In this project, we apply RL to improve the effectiveness of an ITS by induce pedagogical policies direct from a pre-existing student-computer interactivity data. More specifically, we focused on the two types of tutorial decisions: Elicit vs.Tell (ET) and Justify vs. Skip-Justify (JS). When making ET decisions the tutor decides whether to elicit the next step from the student or to tell them the step directly. The JS decisions address points where the tutor may optionally ask students to justify an answer they have taken or entry they have made. Neither type of decisions is well-understood in that there are many theories but no widespread consensus on how or when an action should be taken. Thus, we investigate on applying and evaluating RL to induce pedagogical tutorial tactics from pre-existing interactivity data.

Planned accomplishments for PSLC Year 6

1. Develop code and human-computer interfaces for applying, comparing and interpreting cognitive model discovery algorithms across multiple data sets in DataShop.

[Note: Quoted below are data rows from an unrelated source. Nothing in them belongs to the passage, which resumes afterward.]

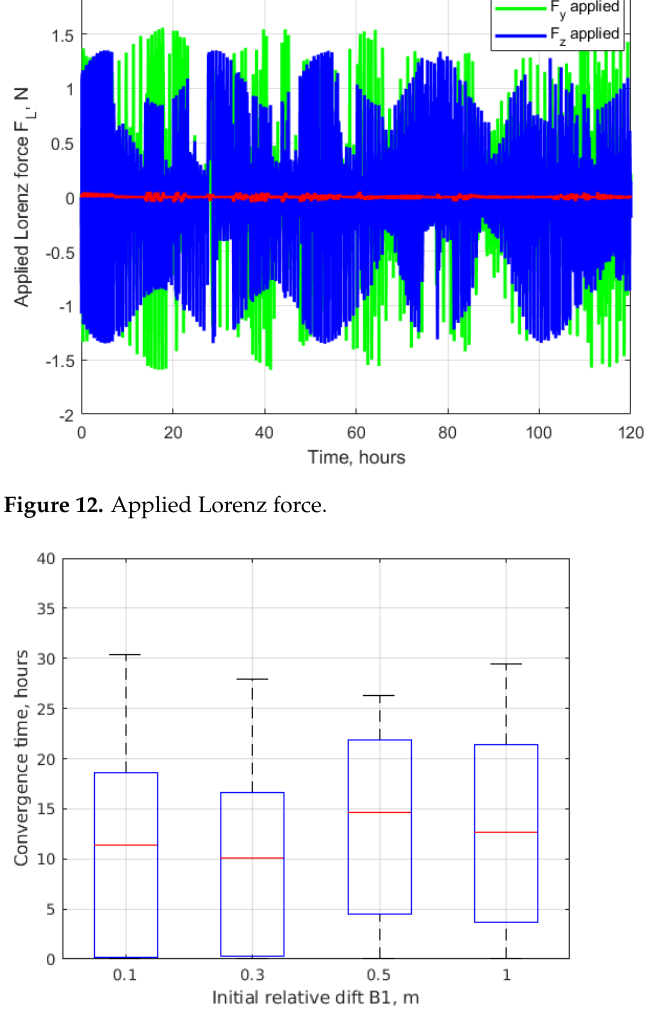
Figure 13. Convergence time depending on initial drift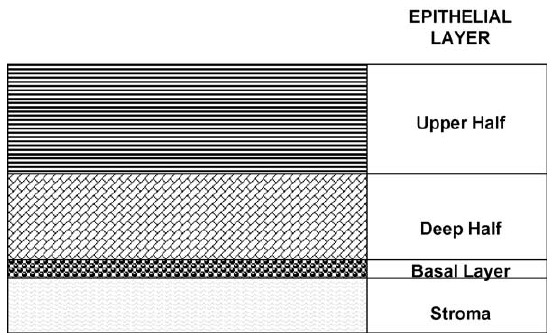
Fig. 1. Diagram illustrating the different layers in which the mea- surements were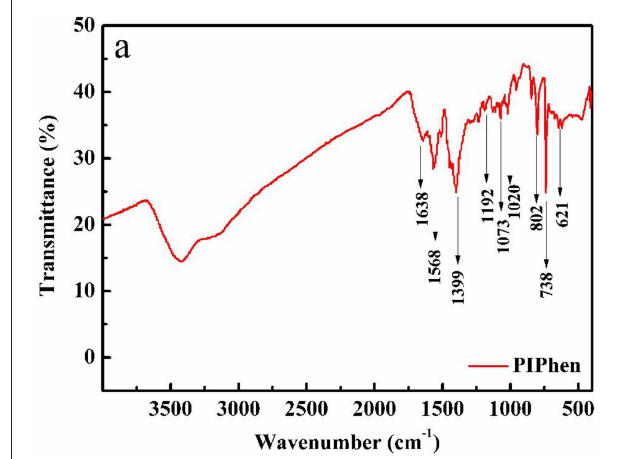
FIGURE 1 | Infrared spectrum of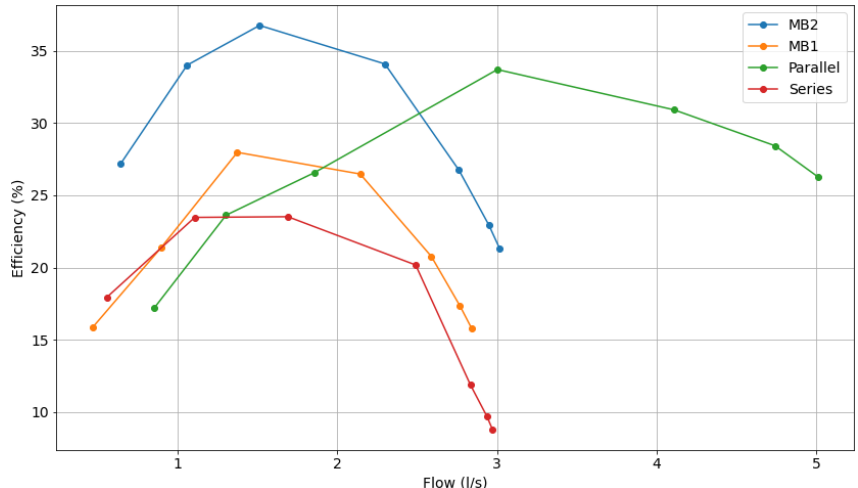
Figure 13. Comparative characteristic curve of the energy efficiencies of pumps operating at 40 Hz.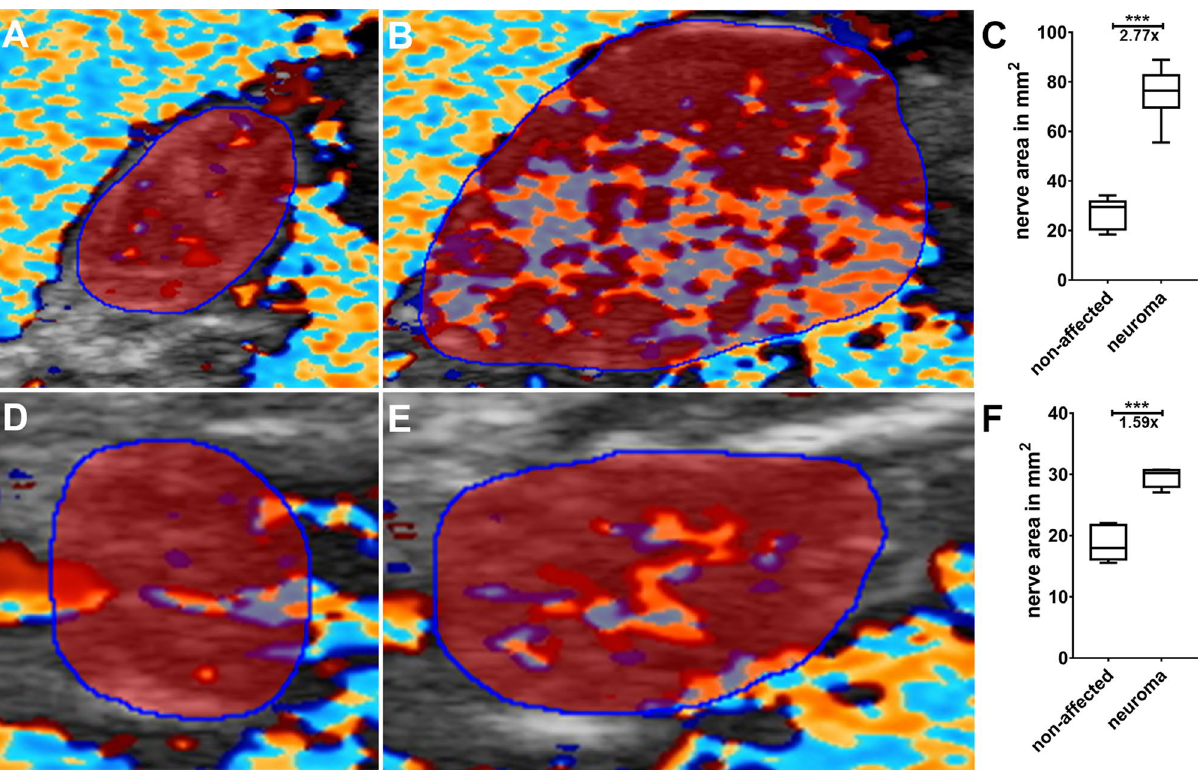
Figure 1. Exemplary quantification of the cross-section area (labeled in red) of the intact nerve portion ( A , D ) and neuroma ( B , E ). The cross-section area is significantly increased compared to the intact nerve portion ( C , F ). The CSR was calculated based on six images for the affected and unaffected nerve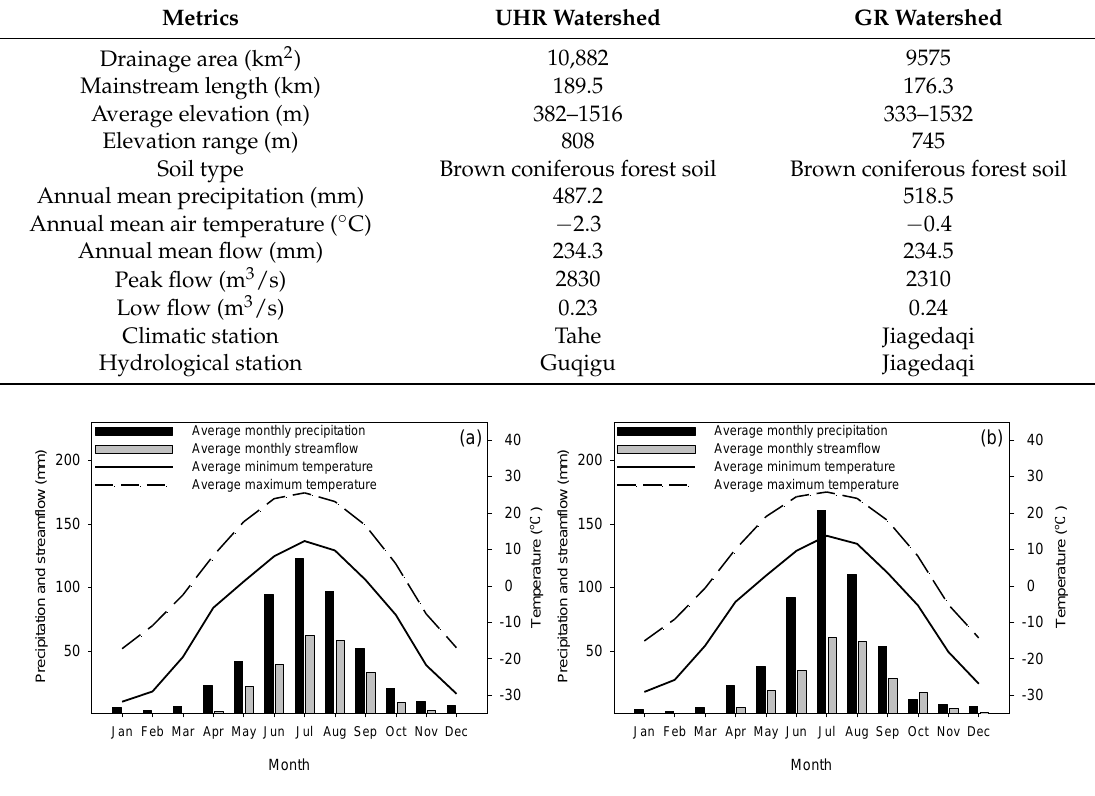
Figure 2. Average monthly precipitation, streamflow, minimum and maximum air temperature in the UHR ( a ) and GR ( b ) watersheds from 1975 to 2013.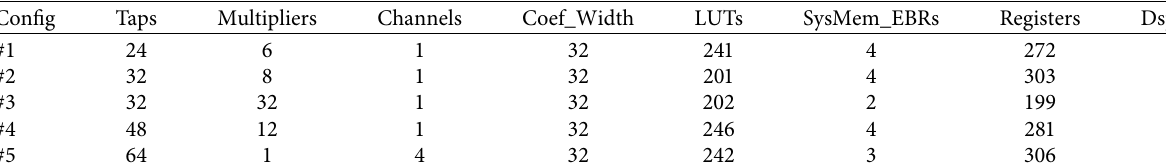
Table 3: FIR filter configurations set.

We will document processes for how the algorithms, like LFA, combine automation and human input to discover or improve cognitive models of specific learning domains. 2. Demonstrate the use of the model discovery infrastructure (#1) for at least two discovery algorithms applied to at least 4 DataShop data sets. We will target at least one math (Geometry area and/or Algebra equation solving), one science (Physics kinematics), and one language (English articles) domain. 3. For at least one of these data sets, work with associated researchers to perform a “close the loop” experiment whereby we test whether a better cognitive model leads to better or more efficient student learning.

Integrated Research Results and High Profile Publication

Establishing that cognitive models of academic domain knowledge in math, science, and language can be discovered from data would be an important scientific achievement. The achievement will be greater to the extent that the discovered models involve deep or integrative knowledge components not directly apparent in surface task structure (e.g., model discovery in the Geometry area domain isolated a problem decomposition skill). The statistical model structure of competing discovery algorithms promises to shed new light on the nature or extent of regularities or laws of learning, like the power or exponential shape of learning curves, whether the complexity of task behavior is due to human or domain characteristics (the ant on the beach question), whether or not there are systematic individual differences in student learning rates. We expect integrative results of this project can be published in high-profile general journals (e.g., Science or Nature) or more specific technical (e.g., Machine Learning or JMLR) or psychological journals (e.g., Cognitive Science or Learning Science).

Year 6 Project Deliverables

  • Develop code and human-computer interfaces for applying, comparing and interpreting cognitive model discovery algorithms across multiple data sets in DataShop.
  • Demonstrate the use of the model discovery infrastructure for at least two discovery algorithms applied to at least 4 DataShop data sets.
  • For at least one of these data sets, work with associated researchers to perform a “close the loop” experiment whereby we test that a better cognitive model leads to better or more efficient student learning.

6th Month Milestone

By March, 2010 we will 1) be able to run the LFA algorithm on PSLC data sets from the DataShop web services, 2) have run model discovery with using at least one algorithm on at least two data sets, and 3) we will have designed and ideally run the close-the-loop experiment.